Written instruction.
In one to three sentences, explain why Charles Kazaz calls the Tsilhqot’in decision "the headline" in the article on Aboriginal land and resource development below.

Source extract.

++++++++++

Aboriginal Land and Resource Development

The Supreme Court of Canada’s decision recognizing title over a piece of First Nations land is having a major impact on investment in the resource sector
Aboriginal Land and Resource Development
Tsilhqot’in Chiefs drum together after the release of the Supreme Court of Canada’s Tsilhqot’in decision in June 2014.

The Supreme Court of Canada’s decision recognizing title over a piece of First Nations land is having a major impact on investment in the resource sector


If resource companies
thinking of doing business in Canada read just one thing it should be this: a decision called Tsilhqot’in, which found a small semi-nomadic tribe has title to more than 1,750-square kilometers of land in British Columbia.

While the concept of Aboriginal title has long existed under Canadian law, no court has ever before found it applied.

“This is the first time the court, in this case the Supreme Court of Canada, has recognized title over a piece of First Nations land; thats definitely the headline,” says Charles Kazaz, a partner at Blake, Cassels & Graydon LLP in Montréal.

++++++++++

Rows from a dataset

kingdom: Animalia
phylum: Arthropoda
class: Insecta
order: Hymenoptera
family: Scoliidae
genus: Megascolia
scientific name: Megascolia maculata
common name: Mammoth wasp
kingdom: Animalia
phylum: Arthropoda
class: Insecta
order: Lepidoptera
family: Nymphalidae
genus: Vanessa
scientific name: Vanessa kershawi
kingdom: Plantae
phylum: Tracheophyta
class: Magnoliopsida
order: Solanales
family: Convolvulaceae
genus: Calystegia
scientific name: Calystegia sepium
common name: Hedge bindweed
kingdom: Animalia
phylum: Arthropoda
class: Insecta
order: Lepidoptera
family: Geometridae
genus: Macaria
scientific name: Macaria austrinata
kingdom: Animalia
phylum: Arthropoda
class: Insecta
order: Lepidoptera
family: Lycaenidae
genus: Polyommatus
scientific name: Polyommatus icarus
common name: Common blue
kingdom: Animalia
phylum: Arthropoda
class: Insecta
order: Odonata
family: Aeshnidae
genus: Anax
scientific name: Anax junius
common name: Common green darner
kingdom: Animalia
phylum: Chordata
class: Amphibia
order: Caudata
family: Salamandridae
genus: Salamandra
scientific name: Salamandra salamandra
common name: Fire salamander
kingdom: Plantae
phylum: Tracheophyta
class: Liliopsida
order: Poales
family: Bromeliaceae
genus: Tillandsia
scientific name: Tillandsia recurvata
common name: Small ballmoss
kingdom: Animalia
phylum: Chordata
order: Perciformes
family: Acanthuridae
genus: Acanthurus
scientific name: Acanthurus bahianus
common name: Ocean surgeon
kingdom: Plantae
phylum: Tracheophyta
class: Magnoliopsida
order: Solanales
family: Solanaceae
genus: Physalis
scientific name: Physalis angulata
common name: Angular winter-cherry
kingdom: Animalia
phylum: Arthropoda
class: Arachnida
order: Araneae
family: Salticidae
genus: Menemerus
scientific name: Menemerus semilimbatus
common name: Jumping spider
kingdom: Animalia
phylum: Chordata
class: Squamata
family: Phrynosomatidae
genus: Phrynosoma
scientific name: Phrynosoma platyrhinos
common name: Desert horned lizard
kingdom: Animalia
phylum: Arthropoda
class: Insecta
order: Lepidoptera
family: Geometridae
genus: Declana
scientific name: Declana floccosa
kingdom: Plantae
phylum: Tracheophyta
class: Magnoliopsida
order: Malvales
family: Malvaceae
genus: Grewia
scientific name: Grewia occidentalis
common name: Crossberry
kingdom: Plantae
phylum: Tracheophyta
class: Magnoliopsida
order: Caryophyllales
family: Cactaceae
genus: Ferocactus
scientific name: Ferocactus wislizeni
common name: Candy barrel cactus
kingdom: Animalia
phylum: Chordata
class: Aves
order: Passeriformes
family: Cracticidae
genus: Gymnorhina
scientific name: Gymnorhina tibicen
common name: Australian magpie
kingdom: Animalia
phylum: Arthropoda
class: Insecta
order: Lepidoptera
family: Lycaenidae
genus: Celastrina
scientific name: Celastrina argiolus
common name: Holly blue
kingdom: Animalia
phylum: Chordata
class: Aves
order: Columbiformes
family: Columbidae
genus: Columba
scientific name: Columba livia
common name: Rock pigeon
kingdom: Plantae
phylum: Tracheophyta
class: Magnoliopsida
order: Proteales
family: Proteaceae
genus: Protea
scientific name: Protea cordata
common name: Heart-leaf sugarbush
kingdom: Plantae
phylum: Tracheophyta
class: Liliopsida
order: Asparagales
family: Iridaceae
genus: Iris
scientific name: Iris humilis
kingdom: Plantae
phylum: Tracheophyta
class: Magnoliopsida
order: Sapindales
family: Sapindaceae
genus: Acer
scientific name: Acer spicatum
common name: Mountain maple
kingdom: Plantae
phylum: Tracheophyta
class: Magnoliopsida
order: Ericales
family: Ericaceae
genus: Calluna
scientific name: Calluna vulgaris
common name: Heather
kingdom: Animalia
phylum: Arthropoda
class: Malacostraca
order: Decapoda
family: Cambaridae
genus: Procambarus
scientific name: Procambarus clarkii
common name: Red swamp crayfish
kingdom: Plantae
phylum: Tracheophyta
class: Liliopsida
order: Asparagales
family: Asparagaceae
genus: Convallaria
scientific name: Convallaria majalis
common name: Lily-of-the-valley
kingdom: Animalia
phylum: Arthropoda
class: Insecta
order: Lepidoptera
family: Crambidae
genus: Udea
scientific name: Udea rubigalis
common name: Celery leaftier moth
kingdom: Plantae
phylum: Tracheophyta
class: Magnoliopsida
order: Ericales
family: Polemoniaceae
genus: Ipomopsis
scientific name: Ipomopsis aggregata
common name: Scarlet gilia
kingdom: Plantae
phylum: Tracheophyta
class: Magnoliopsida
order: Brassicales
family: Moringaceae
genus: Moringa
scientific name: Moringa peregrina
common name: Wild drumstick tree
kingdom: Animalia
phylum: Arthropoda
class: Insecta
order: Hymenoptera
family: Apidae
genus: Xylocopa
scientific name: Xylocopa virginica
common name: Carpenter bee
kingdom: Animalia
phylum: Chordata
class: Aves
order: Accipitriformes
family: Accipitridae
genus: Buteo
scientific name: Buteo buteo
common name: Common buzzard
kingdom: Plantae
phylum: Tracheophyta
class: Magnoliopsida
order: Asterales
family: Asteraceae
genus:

++++++++++

Solution to the exercise.
It is the first time the Supreme Court of Canada has recognized title over a piece of First Nations land. Aboriginal title has long existed as a concept under Canadian law, but no court had ever before found that it applied.